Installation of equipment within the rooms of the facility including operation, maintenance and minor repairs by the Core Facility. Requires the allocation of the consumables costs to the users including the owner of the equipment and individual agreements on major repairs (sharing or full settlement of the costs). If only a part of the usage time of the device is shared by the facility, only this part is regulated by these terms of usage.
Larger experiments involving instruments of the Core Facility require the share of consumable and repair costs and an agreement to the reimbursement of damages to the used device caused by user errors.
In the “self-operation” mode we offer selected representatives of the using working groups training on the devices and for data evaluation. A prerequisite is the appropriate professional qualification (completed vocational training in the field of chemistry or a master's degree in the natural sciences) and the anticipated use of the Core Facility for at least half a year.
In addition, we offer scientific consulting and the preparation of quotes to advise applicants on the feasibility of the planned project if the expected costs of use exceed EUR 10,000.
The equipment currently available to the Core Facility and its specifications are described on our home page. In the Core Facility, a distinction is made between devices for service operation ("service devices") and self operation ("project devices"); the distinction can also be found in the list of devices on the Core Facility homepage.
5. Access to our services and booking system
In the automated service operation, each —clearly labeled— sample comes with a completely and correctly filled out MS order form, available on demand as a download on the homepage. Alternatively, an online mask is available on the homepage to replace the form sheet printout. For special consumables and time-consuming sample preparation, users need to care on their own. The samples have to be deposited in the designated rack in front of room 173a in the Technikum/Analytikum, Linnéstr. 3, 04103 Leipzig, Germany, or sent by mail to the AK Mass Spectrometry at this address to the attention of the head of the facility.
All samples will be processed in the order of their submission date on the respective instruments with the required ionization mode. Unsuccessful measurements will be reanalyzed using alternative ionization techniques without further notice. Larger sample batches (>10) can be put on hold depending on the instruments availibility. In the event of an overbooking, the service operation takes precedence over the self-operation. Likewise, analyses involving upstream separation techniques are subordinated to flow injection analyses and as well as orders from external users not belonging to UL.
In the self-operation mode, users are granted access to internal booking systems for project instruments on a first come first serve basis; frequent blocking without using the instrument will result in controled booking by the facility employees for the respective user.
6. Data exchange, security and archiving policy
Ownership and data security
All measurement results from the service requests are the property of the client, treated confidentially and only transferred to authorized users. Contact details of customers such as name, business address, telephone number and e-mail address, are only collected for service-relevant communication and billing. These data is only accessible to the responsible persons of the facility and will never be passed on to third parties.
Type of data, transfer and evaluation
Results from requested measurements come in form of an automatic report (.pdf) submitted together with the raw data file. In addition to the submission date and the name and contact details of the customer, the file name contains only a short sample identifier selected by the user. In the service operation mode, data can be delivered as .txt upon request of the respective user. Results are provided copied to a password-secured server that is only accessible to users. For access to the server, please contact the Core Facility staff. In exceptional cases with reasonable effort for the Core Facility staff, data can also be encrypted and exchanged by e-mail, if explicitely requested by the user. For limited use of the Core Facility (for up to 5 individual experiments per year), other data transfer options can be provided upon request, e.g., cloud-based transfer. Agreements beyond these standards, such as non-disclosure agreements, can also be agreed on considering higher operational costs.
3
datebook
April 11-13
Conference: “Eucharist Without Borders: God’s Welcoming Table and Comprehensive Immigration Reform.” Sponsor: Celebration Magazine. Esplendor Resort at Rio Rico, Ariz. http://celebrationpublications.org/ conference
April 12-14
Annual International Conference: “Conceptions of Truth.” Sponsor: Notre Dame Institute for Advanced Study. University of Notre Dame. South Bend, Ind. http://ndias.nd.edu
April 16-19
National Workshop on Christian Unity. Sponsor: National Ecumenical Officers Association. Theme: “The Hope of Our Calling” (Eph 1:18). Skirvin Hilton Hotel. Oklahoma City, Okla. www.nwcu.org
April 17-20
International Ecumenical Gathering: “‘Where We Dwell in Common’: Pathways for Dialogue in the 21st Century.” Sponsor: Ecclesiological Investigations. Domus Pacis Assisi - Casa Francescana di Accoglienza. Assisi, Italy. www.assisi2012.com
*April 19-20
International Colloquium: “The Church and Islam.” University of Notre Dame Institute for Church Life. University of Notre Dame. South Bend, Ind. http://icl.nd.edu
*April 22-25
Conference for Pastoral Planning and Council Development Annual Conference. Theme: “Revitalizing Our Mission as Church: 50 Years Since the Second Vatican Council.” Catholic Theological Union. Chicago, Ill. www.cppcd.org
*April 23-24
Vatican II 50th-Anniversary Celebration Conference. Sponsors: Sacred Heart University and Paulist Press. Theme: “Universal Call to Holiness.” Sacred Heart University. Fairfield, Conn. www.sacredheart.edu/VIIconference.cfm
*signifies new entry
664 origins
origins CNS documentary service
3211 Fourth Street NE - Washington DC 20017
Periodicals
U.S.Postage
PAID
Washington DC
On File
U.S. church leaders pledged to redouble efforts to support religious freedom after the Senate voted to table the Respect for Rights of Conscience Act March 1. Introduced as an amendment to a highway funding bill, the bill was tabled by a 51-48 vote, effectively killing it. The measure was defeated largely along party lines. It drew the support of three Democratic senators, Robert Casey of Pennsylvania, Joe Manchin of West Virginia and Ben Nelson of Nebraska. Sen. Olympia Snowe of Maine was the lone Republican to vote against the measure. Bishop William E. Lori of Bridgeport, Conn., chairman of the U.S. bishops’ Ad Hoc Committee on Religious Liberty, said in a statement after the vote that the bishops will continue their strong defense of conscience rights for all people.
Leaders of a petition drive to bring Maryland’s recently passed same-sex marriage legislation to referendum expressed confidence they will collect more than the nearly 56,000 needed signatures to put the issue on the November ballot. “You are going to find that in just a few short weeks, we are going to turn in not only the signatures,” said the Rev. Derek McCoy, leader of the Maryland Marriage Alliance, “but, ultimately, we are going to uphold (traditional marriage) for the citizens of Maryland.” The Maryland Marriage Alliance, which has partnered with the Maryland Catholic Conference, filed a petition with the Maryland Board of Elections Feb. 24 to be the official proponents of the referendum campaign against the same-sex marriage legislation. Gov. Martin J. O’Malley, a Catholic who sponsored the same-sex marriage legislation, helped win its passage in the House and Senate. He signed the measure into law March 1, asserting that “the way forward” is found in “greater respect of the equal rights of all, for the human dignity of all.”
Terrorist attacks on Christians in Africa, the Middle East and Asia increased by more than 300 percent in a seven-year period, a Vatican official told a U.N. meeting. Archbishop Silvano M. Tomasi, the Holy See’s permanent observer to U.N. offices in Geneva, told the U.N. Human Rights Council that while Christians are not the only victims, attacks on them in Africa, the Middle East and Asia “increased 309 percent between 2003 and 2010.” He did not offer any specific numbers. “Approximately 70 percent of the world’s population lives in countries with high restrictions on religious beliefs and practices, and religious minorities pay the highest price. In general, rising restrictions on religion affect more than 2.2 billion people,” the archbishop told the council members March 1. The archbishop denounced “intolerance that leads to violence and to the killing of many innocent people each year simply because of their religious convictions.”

What you should do ▸
Extract every entry above as it appears.

Written solution ▸
Installation of equipment within the rooms of the facility including operation, maintenance and minor repairs by the Core Facility. Requires the allocation of the consumables costs to the users including the owner of the equipment and individual agreements on major repairs (sharing or full settlement of the costs). If only a part of the usage time of the device is shared by the facility, only this part is regulated by these terms of usage.
Larger experiments involving instruments of the Core Facility require the share of consumable and repair costs and an agreement to the reimbursement of damages to the used device caused by user errors.
In the “self-operation” mode we offer selected representatives of the using working groups training on the devices and for data evaluation. A prerequisite is the appropriate professional qualification (completed vocational training in the field of chemistry or a master's degree in the natural sciences) and the anticipated use of the Core Facility for at least half a year.
In addition, we offer scientific consulting and the preparation of quotes to advise applicants on the feasibility of the planned project if the expected costs of use exceed EUR 10,000.
The equipment currently available to the Core Facility and its specifications are described on our home page. In the Core Facility, a distinction is made between devices for service operation ("service devices") and self operation ("project devices"); the distinction can also be found in the list of devices on the Core Facility homepage.
5. Access to our services and booking system
In the automated service operation, each —clearly labeled— sample comes with a completely and correctly filled out MS order form, available on demand as a download on the homepage. Alternatively, an online mask is available on the homepage to replace the form sheet printout. For special consumables and time-consuming sample preparation, users need to care on their own. The samples have to be deposited in the designated rack in front of room 173a in the Technikum/Analytikum, Linnéstr. 3, 04103 Leipzig, Germany, or sent by mail to the AK Mass Spectrometry at this address to the attention of the head of the facility.
All samples will be processed in the order of their submission date on the respective instruments with the required ionization mode. Unsuccessful measurements will be reanalyzed using alternative ionization techniques without further notice. Larger sample batches (>10) can be put on hold depending on the instruments availibility. In the event of an overbooking, the service operation takes precedence over the self-operation. Likewise, analyses involving upstream separation techniques are subordinated to flow injection analyses and as well as orders from external users not belonging to UL.
In the self-operation mode, users are granted access to internal booking systems for project instruments on a first come first serve basis; frequent blocking without using the instrument will result in controled booking by the facility employees for the respective user.
6. Data exchange, security and archiving policy
Ownership and data security
All measurement results from the service requests are the property of the client, treated confidentially and only transferred to authorized users. Contact details of customers such as name, business address, telephone number and e-mail address, are only collected for service-relevant communication and billing. These data is only accessible to the responsible persons of the facility and will never be passed on to third parties.
Type of data, transfer and evaluation
Results from requested measurements come in form of an automatic report (.pdf) submitted together with the raw data file. In addition to the submission date and the name and contact details of the customer, the file name contains only a short sample identifier selected by the user. In the service operation mode, data can be delivered as .txt upon request of the respective user. Results are provided copied to a password-secured server that is only accessible to users. For access to the server, please contact the Core Facility staff. In exceptional cases with reasonable effort for the Core Facility staff, data can also be encrypted and exchanged by e-mail, if explicitely requested by the user. For limited use of the Core Facility (for up to 5 individual experiments per year), other data transfer options can be provided upon request, e.g., cloud-based transfer. Agreements beyond these standards, such as non-disclosure agreements, can also be agreed on considering higher operational costs.
3
datebook
April 11-13
Conference: “Eucharist Without Borders: God’s Welcoming Table and Comprehensive Immigration Reform.” Sponsor: Celebration Magazine. Esplendor Resort at Rio Rico, Ariz. http://celebrationpublications.org/ conference
April 12-14
Annual International Conference: “Conceptions of Truth.” Sponsor: Notre Dame Institute for Advanced Study. University of Notre Dame. South Bend, Ind. http://ndias.nd.edu
April 16-19
National Workshop on Christian Unity. Sponsor: National Ecumenical Officers Association. Theme: “The Hope of Our Calling” (Eph 1:18). Skirvin Hilton Hotel. Oklahoma City, Okla. www.nwcu.org
April 17-20
International Ecumenical Gathering: “‘Where We Dwell in Common’: Pathways for Dialogue in the 21st Century.” Sponsor: Ecclesiological Investigations. Domus Pacis Assisi - Casa Francescana di Accoglienza. Assisi, Italy. www.assisi2012.com
*April 19-20
International Colloquium: “The Church and Islam.” University of Notre Dame Institute for Church Life. University of Notre Dame. South Bend, Ind. http://icl.nd.edu
*April 22-25
Conference for Pastoral Planning and Council Development Annual Conference. Theme: “Revitalizing Our Mission as Church: 50 Years Since the Second Vatican Council.” Catholic Theological Union. Chicago, Ill. www.cppcd.org
*April 23-24
Vatican II 50th-Anniversary Celebration Conference. Sponsors: Sacred Heart University and Paulist Press. Theme: “Universal Call to Holiness.” Sacred Heart University. Fairfield, Conn. www.sacredheart.edu/VIIconference.cfm
*signifies new entry
664 origins
origins CNS documentary service
3211 Fourth Street NE - Washington DC 20017
Periodicals
U.S.Postage
PAID
Washington DC
On File
U.S. church leaders pledged to redouble efforts to support religious freedom after the Senate voted to table the Respect for Rights of Conscience Act March 1. Introduced as an amendment to a highway funding bill, the bill was tabled by a 51-48 vote, effectively killing it. The measure was defeated largely along party lines. It drew the support of three Democratic senators, Robert Casey of Pennsylvania, Joe Manchin of West Virginia and Ben Nelson of Nebraska. Sen. Olympia Snowe of Maine was the lone Republican to vote against the measure. Bishop William E. Lori of Bridgeport, Conn., chairman of the U.S. bishops’ Ad Hoc Committee on Religious Liberty, said in a statement after the vote that the bishops will continue their strong defense of conscience rights for all people.
Leaders of a petition drive to bring Maryland’s recently passed same-sex marriage legislation to referendum expressed confidence they will collect more than the nearly 56,000 needed signatures to put the issue on the November ballot. “You are going to find that in just a few short weeks, we are going to turn in not only the signatures,” said the Rev. Derek McCoy, leader of the Maryland Marriage Alliance, “but, ultimately, we are going to uphold (traditional marriage) for the citizens of Maryland.” The Maryland Marriage Alliance, which has partnered with the Maryland Catholic Conference, filed a petition with the Maryland Board of Elections Feb. 24 to be the official proponents of the referendum campaign against the same-sex marriage legislation. Gov. Martin J. O’Malley, a Catholic who sponsored the same-sex marriage legislation, helped win its passage in the House and Senate. He signed the measure into law March 1, asserting that “the way forward” is found in “greater respect of the equal rights of all, for the human dignity of all.”
Terrorist attacks on Christians in Africa, the Middle East and Asia increased by more than 300 percent in a seven-year period, a Vatican official told a U.N. meeting. Archbishop Silvano M. Tomasi, the Holy See’s permanent observer to U.N. offices in Geneva, told the U.N. Human Rights Council that while Christians are not the only victims, attacks on them in Africa, the Middle East and Asia “increased 309 percent between 2003 and 2010.” He did not offer any specific numbers. “Approximately 70 percent of the world’s population lives in countries with high restrictions on religious beliefs and practices, and religious minorities pay the highest price. In general, rising restrictions on religion affect more than 2.2 billion people,” the archbishop told the council members March 1. The archbishop denounced “intolerance that leads to violence and to the killing of many innocent people each year simply because of their religious convictions.”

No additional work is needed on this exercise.